Kalau framework ORM memaksa semua entitas harus punya id
integer, padahal di domain kamu lebih masuk akal pakai code
sebagai identitas, maka ubahlah framework, bukan domainnya.
struct Product {
code: String, // Bukan ID auto-increment
name: String,
}
Heuristik #7: Framework boleh diganti, domain tidak.
Prinsip Dasar 8: Ubiquitous Language Adalah Tes Terbaik
Kalau kamu ingin tahu seberapa sehat model domainmu, lihat bagaimana tim berbicara tentang bisnisnya.

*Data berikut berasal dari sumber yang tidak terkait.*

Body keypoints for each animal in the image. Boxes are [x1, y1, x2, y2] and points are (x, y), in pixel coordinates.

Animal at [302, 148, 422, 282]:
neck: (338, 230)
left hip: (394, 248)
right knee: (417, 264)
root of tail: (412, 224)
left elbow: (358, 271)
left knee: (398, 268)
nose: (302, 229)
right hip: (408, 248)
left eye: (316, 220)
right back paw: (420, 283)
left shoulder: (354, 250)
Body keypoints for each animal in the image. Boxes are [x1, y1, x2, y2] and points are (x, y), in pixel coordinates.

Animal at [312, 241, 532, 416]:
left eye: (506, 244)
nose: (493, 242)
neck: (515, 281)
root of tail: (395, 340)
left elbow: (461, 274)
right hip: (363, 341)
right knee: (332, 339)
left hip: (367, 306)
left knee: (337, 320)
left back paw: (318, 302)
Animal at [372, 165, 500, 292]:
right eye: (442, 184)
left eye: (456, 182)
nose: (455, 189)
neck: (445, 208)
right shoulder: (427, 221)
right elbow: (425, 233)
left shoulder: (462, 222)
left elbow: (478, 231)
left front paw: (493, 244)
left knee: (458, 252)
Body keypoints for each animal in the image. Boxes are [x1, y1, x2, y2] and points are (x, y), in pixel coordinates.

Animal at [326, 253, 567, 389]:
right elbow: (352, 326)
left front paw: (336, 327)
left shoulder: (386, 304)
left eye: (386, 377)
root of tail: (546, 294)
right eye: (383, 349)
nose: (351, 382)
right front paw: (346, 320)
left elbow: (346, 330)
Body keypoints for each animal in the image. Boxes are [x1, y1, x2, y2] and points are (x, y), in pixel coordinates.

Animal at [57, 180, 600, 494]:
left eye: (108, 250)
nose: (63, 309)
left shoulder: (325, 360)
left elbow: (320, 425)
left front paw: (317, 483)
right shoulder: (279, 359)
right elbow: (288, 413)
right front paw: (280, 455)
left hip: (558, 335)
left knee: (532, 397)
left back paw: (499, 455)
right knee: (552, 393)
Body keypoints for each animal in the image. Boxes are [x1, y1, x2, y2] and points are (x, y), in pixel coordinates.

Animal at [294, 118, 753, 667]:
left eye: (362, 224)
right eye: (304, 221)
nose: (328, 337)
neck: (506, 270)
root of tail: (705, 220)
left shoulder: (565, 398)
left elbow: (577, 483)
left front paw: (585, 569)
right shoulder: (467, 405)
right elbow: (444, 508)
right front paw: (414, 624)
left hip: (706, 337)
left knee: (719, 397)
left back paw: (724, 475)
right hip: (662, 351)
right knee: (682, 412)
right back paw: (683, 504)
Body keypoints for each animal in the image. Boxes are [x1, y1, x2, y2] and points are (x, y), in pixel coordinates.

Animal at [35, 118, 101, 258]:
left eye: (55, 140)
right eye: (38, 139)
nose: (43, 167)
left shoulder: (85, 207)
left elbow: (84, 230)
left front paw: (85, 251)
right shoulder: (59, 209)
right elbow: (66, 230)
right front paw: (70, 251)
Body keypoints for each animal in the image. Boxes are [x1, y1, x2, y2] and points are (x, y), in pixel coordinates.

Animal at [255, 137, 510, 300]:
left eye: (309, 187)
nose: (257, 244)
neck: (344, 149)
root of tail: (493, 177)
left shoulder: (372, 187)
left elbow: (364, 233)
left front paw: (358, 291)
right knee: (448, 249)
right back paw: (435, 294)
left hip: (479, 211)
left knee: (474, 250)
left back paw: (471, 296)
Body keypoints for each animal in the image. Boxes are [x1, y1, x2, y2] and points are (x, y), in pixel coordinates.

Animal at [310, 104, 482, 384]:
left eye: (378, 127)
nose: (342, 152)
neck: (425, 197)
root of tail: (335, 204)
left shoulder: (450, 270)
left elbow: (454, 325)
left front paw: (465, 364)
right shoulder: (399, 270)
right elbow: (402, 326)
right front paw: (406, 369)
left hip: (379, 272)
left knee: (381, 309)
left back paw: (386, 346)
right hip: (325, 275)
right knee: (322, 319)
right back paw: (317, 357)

Kalau engineer, PM, dan ahli domain bisa bicara tentang “Order”, “Refund”, dan “Shipment” tanpa kebingungan — artinya modelmu sudah bekerja. Kalau tiap meeting diwarnai “maksud kamu order yang di database atau order yang di API?”, artinya modelmu butuh perbaikan.
Heuristik #8: Jika bahasa di kode dan di percakapan bisnis sama, kamu sedang menerapkan DDD dengan benar.
Ringkasnya, Pragmatism is the Real DDD
DDD bukan sekadar teori elegan untuk sistem besar. Ia adalah cara berpikir untuk memastikan bahwa software yang kita bangun selalu berbicara tentang bisnis, bukan sekadar data.
Namun, setiap engineer yang matang tahu:
Tidak semua sistem butuh domain model penuh,
Tidak semua konteks perlu aggregate,
Dan tidak semua tim siap hidup dengan kompleksitas DDD sejak hari pertama.
Gunakan heuristics sebagai kompas, bukan peta mutlak. Tugas kita bukan membuat DDD sempurna, tapi membuat sistem yang bermakna, terpelihara, dan berumur panjang.
“The goal of DDD is not to apply all its patterns, but to use the right ones, in the right context, for the right reasons.” — Vlad Khononov, Learning Domain-Driven Design (2022)
Referensi
Khononov, V. (2022). Learning Domain-Driven Design: Aligning Software Architecture and Business Strategy. O’Reilly Media.